# What is required
Report each line of the data below in which "Visste" appears.
+++ Input material +++
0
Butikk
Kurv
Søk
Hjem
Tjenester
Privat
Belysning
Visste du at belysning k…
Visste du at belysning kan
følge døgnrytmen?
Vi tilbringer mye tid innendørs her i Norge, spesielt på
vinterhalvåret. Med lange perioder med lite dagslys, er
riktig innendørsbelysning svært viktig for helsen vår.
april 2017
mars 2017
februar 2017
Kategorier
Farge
+++
+++ Input material +++
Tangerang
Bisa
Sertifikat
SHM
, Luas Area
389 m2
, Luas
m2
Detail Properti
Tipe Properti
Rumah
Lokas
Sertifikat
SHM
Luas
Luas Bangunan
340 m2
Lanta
+++
+++ Input material +++
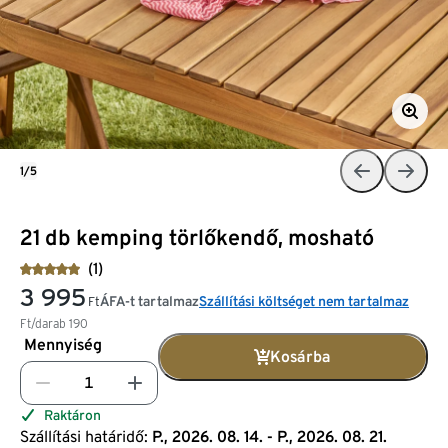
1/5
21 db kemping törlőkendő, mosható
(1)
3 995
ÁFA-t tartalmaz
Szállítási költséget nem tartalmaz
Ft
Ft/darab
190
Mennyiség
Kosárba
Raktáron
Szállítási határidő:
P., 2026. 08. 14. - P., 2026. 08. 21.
+++
# Response below
Visste du at belysning k…
Visste du at belysning kan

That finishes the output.